The Gers striker had the ball in the net from a corner but referee Kevin Clancy controversially judged that the Colombian had fouled Hoops right-back Alistair Johnston when it looked like both players were tangling with each other.

Nicholas can see why Rangers are furious with the call, but he insists the club should have reacted differently.

He wrote in the Daily Express: "Rangers have written to the SFA to complain about Alfredo Morelos’s goal being chalked off against Celtic. If the Light Blues really want to make a real point then they should be concentrating all their efforts in trying to win the SFA’s flagship event - the Scottish Cup.

"Celtic face Rangers again at Hampden later this month in the semi-final. It is the final chance for Michael Beale’s side to end the season with silverware.

"Yes, I understand why Rangers have grievances from the weekend. I agree Morelos’ goal should have stood and Kevin Clancy shouldn’t have ruled his effort out at Celtic Park. Maybe if the goal had stood then Celtic might not have won but the score-line is out there now.
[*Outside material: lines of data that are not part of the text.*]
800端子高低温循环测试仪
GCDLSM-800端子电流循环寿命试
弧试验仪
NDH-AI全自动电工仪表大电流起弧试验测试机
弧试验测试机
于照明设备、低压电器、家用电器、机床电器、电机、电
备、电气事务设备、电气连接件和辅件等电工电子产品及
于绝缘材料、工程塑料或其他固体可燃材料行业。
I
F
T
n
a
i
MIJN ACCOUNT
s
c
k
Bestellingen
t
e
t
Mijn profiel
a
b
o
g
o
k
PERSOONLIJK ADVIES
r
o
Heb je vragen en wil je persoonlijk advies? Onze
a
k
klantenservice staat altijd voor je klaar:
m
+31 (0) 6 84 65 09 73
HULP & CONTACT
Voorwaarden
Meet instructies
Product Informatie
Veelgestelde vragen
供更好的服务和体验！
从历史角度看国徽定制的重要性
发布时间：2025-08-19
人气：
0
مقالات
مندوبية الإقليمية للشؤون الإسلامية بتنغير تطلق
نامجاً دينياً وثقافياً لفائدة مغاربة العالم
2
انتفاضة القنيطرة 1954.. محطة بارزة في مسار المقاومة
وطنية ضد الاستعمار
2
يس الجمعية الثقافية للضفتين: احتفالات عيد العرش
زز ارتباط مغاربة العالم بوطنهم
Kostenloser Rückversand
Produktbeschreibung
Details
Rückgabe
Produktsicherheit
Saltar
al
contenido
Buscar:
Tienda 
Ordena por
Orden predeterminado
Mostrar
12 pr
That won’t change.

"You can write to the Scottish Football Association but what is it going to achieve? Just to tell officials or the VAR officials they got the decision wrong? It will achieve absolutely zero. The bottom line is that Rangers still can’t beat Celtic. If you go and beat them at Hampden then you don’t need to write letters to the SFA.

"The perfect response would be to beat Celtic because yet again, their rivals have not played well and won again. The strikers were the difference. Morelos had two big chances in the second half but he didn’t take them. Kyogo Furuhashi took his."

Police have been called in after referee Kevin Clancy received “threatening and abusive” messages in the wake of Saturday’s clash.

The SFA revealed on Monday that it had “referred a significant volume of threatening and abusive emails to Police Scotland after personal and professional contact details” of Clancy were published online following the game.

A statement added: “The association’s security and integrity manager has been liaising with Kevin and Police Scotland following a series of unacceptable messages being sent via email and phone over the holiday weekend.

“We offer our full support to Kevin and reiterate our wider support to the referee community.”